### Exercise brief
Make a verbatim copy of the records; pictures stay out.

### Data for the task
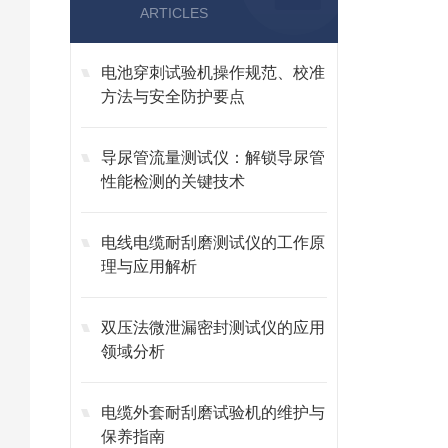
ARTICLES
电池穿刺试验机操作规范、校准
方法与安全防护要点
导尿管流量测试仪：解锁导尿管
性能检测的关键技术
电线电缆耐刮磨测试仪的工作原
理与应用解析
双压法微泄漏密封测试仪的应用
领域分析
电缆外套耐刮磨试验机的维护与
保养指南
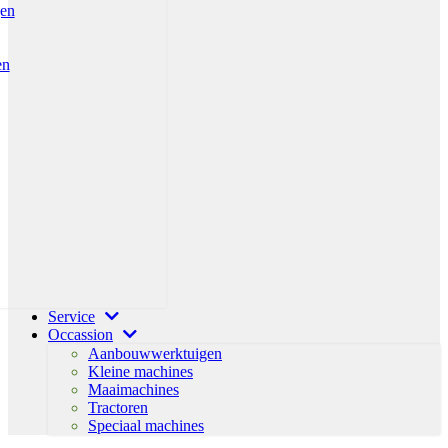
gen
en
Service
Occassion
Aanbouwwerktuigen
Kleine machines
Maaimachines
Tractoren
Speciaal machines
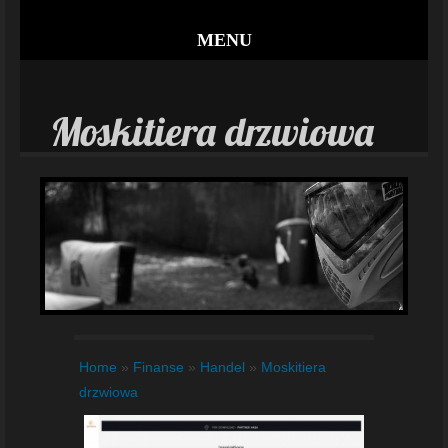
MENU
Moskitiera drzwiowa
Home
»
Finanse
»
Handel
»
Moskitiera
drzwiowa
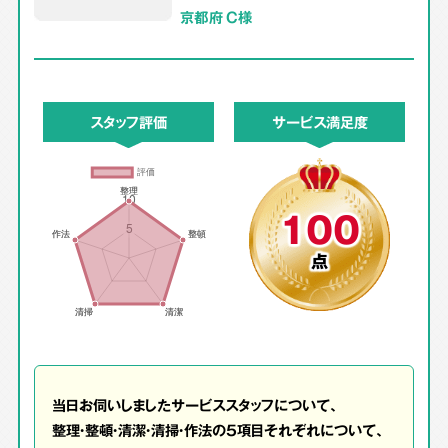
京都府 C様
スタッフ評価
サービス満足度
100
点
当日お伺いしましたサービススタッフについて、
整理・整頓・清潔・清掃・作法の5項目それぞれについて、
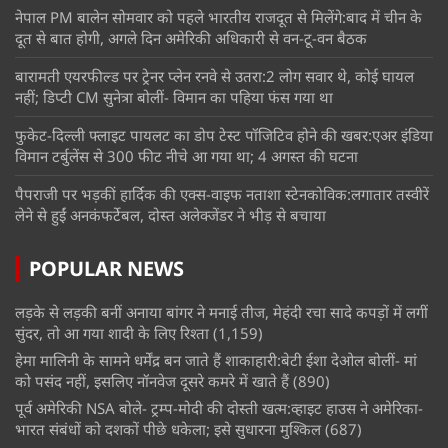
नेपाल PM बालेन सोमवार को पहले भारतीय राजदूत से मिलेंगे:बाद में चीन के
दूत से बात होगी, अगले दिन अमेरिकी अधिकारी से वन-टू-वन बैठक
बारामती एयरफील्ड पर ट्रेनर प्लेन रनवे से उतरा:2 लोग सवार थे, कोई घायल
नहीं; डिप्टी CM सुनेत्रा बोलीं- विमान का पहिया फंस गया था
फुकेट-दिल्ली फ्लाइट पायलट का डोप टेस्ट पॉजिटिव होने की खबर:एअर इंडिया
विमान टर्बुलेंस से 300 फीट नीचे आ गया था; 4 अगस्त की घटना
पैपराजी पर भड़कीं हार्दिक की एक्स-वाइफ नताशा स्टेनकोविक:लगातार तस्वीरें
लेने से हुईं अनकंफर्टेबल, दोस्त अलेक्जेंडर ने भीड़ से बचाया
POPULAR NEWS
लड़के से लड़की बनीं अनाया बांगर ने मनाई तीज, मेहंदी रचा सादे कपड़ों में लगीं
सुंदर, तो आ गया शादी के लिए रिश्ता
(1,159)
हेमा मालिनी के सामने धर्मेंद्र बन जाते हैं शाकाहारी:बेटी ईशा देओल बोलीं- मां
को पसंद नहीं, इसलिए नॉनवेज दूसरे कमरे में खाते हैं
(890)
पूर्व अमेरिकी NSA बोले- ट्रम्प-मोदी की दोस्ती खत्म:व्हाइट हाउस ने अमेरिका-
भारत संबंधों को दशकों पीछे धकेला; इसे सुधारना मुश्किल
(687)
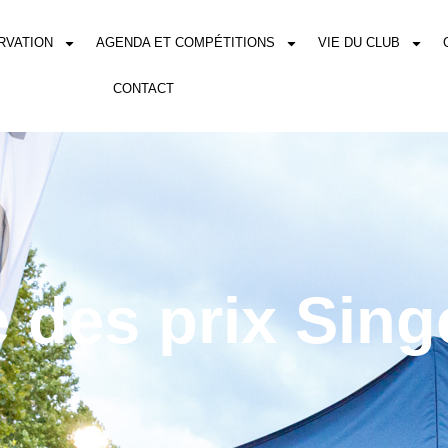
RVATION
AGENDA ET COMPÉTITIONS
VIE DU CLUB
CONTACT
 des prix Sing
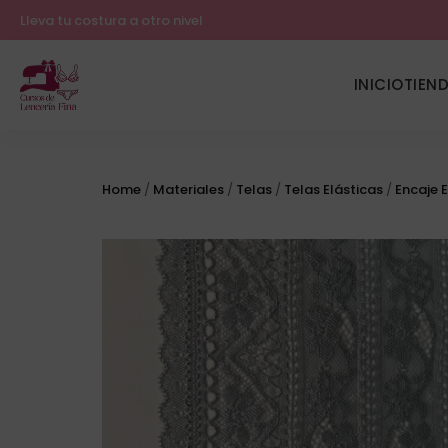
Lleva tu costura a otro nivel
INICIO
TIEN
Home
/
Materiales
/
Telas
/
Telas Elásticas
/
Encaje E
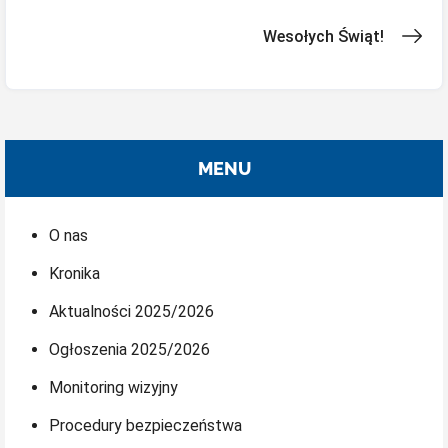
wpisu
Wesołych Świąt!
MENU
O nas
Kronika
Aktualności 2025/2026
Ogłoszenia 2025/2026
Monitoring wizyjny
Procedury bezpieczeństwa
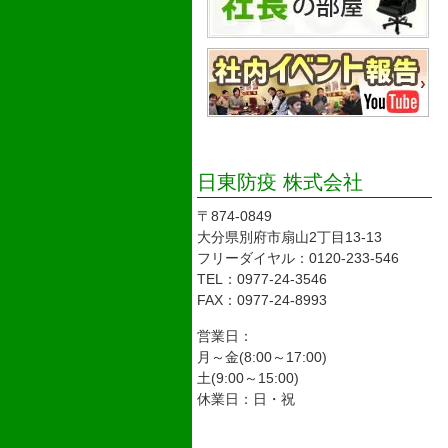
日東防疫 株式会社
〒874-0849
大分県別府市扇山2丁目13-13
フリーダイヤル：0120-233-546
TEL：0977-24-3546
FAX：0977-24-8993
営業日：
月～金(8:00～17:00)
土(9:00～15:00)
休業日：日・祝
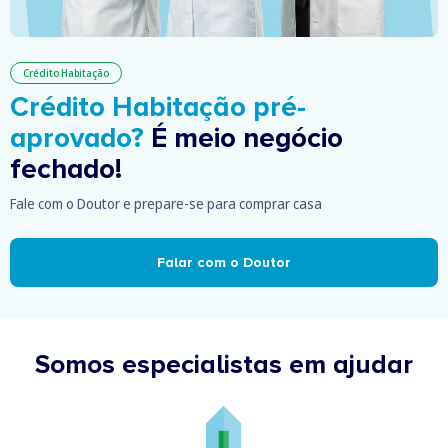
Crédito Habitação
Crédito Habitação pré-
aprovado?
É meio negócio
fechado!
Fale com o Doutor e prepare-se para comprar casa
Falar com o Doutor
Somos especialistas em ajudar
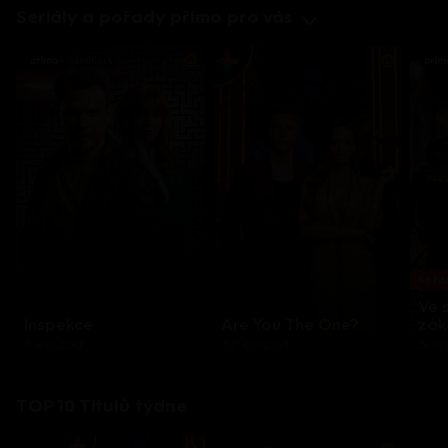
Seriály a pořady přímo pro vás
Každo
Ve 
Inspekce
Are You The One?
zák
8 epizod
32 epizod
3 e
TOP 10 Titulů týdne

### Exercise result
ARTICLES
电池穿刺试验机操作规范、校准
方法与安全防护要点
导尿管流量测试仪：解锁导尿管
性能检测的关键技术
电线电缆耐刮磨测试仪的工作原
理与应用解析
双压法微泄漏密封测试仪的应用
领域分析
电缆外套耐刮磨试验机的维护与
保养指南
gen
en
Service
Occassion
Aanbouwwerktuigen
Kleine machines
Maaimachines
Tractoren
Speciaal machines
MENU
Moskitiera drzwiowa
Home
»
Finanse
»
Handel
»
Moskitiera
drzwiowa
京都府 C様
スタッフ評価
サービス満足度
100
点
当日お伺いしましたサービススタッフについて、
整理・整頓・清潔・清掃・作法の5項目それぞれについて、
नेपाल PM बालेन सोमवार को पहले भारतीय राजदूत से मिलेंगे:बाद में चीन के
दूत से बात होगी, अगले दिन अमेरिकी अधिकारी से वन-टू-वन बैठक
बारामती एयरफील्ड पर ट्रेनर प्लेन रनवे से उतरा:2 लोग सवार थे, कोई घायल
नहीं; डिप्टी CM सुनेत्रा बोलीं- विमान का पहिया फंस गया था
फुकेट-दिल्ली फ्लाइट पायलट का डोप टेस्ट पॉजिटिव होने की खबर:एअर इंडिया
विमान टर्बुलेंस से 300 फीट नीचे आ गया था; 4 अगस्त की घटना
पैपराजी पर भड़कीं हार्दिक की एक्स-वाइफ नताशा स्टेनकोविक:लगातार तस्वीरें
लेने से हुईं अनकंफर्टेबल, दोस्त अलेक्जेंडर ने भीड़ से बचाया
POPULAR NEWS
लड़के से लड़की बनीं अनाया बांगर ने मनाई तीज, मेहंदी रचा सादे कपड़ों में लगीं
सुंदर, तो आ गया शादी के लिए रिश्ता
(1,159)
हेमा मालिनी के सामने धर्मेंद्र बन जाते हैं शाकाहारी:बेटी ईशा देओल बोलीं- मां
को पसंद नहीं, इसलिए नॉनवेज दूसरे कमरे में खाते हैं
(890)
पूर्व अमेरिकी NSA बोले- ट्रम्प-मोदी की दोस्ती खत्म:व्हाइट हाउस ने अमेरिका-
भारत संबंधों को दशकों पीछे धकेला; इसे सुधारना मुश्किल
(687)
RVATION
AGENDA ET COMPÉTITIONS
VIE DU CLUB
CONTACT
 des prix Sing
Lleva tu costura a otro nivel
INICIO
TIEN
Home
/
Materiales
/
Telas
/
Telas Elásticas
/
Encaje E
wpisu
Wesołych Świąt!
MENU
O nas
Kronika
Aktualności 2025/2026
Ogłoszenia 2025/2026
Monitoring wizyjny
Procedury bezpieczeństwa
日東防疫 株式会社
〒874-0849
大分県別府市扇山2丁目13-13
フリーダイヤル：0120-233-546
TEL：0977-24-3546
FAX：0977-24-8993
営業日：
月～金(8:00～17:00)
土(9:00～15:00)
休業日：日・祝
Crédito Habitação
Crédito Habitação pré-
aprovado?
É meio negócio
fechado!
Fale com o Doutor e prepare-se para comprar casa
Falar com o Doutor
Somos especialistas em ajudar
Seriály a pořady přímo pro vás
Každo
Ve 
Inspekce
Are You The One?
zák
8 epizod
32 epizod
3 e
TOP 10 Titulů týdne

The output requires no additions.